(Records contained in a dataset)
--- --- ---

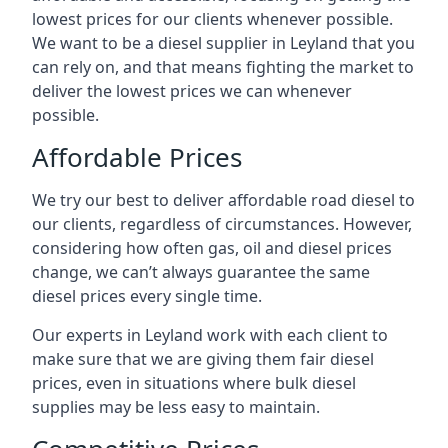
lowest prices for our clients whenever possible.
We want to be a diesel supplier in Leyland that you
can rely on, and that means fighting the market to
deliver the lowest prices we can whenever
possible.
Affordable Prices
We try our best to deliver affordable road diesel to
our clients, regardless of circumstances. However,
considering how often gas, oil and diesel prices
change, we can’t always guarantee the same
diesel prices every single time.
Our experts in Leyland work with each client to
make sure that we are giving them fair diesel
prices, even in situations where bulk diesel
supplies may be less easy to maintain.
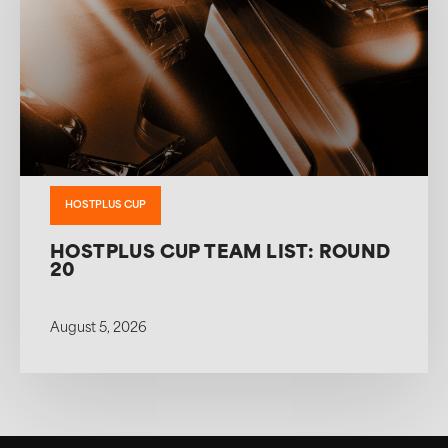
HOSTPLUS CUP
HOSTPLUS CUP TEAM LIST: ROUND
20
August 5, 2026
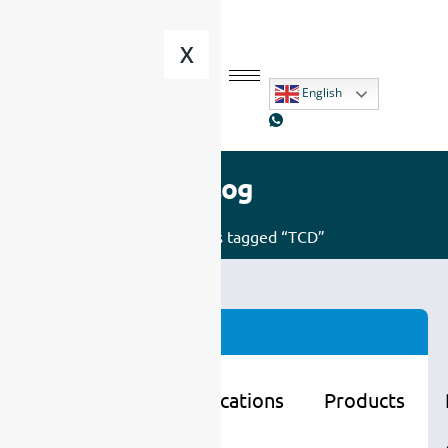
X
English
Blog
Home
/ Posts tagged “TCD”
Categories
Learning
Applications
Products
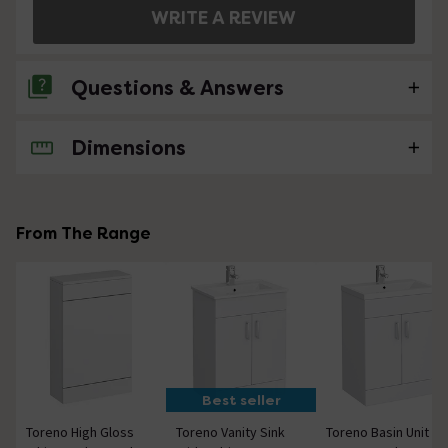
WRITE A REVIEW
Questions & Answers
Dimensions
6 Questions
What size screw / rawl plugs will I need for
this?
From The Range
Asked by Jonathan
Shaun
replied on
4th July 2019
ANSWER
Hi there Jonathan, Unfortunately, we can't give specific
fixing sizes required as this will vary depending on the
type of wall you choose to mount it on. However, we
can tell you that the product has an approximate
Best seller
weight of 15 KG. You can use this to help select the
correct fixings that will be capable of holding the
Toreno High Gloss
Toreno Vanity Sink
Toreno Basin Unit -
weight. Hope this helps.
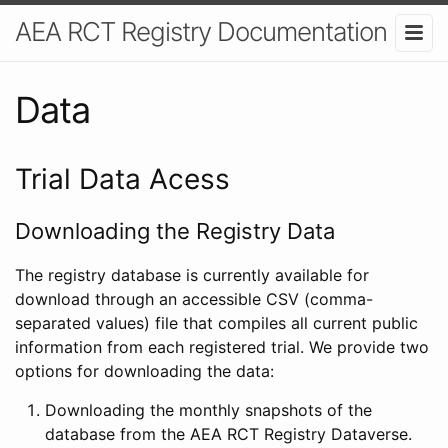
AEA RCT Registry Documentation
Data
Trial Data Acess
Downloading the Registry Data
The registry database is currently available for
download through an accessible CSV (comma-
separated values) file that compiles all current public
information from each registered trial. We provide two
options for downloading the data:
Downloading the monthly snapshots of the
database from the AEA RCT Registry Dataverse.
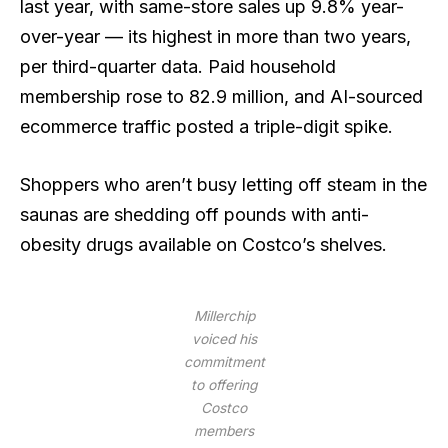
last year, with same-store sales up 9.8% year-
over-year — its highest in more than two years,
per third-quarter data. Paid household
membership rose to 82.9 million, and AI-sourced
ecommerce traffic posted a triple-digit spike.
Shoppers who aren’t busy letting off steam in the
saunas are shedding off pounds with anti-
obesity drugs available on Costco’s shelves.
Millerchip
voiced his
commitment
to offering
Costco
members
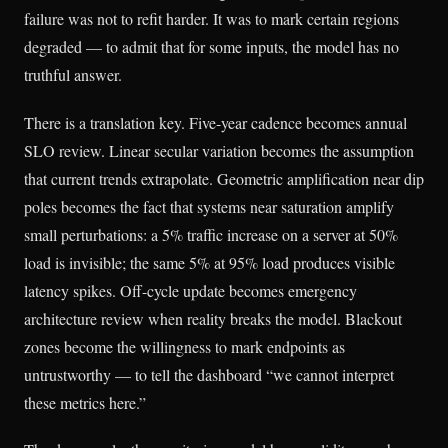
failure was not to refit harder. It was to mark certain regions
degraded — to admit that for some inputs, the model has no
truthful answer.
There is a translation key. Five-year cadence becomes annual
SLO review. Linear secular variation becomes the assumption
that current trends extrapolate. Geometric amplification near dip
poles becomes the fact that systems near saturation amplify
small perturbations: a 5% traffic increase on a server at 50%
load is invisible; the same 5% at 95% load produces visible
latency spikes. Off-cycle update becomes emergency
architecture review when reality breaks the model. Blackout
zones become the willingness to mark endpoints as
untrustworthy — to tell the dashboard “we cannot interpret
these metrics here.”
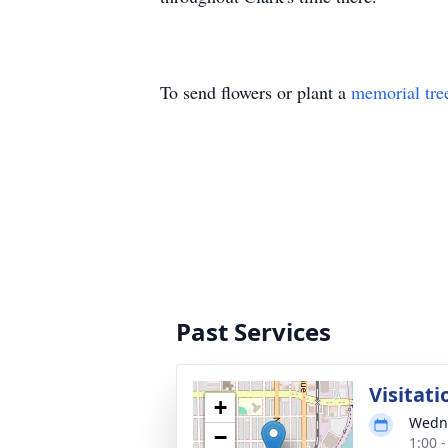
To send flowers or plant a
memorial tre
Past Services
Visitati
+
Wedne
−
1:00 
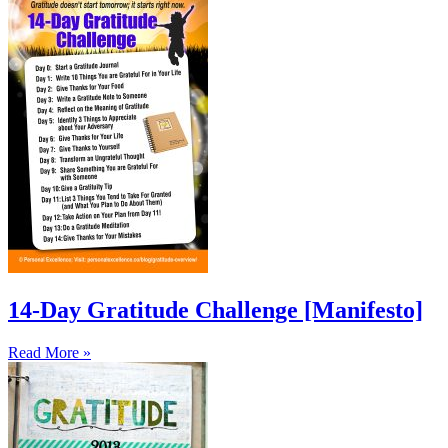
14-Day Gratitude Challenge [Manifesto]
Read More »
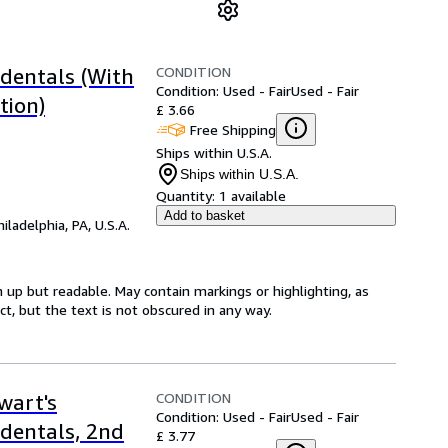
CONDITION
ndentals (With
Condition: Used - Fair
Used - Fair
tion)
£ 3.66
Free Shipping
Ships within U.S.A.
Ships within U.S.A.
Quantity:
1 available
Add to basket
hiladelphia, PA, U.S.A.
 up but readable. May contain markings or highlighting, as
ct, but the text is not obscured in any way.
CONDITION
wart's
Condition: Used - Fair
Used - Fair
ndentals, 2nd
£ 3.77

--- --- ---

Search the data for the string "each" and copy every line where it appears.

Finished task:
Our experts in Leyland work with each client to
information from each registered trial. We provide two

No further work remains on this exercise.